*BRIEF*. Show every line of the records that contains the word "персональных", treating uppercase and lowercase letters as different.

*DATA UNDER STUDY*.
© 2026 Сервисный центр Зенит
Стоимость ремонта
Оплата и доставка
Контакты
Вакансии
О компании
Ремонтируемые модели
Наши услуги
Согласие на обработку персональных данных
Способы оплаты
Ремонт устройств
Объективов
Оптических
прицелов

*SOLUTION TO THIS TASK*.
Согласие на обработку персональных данных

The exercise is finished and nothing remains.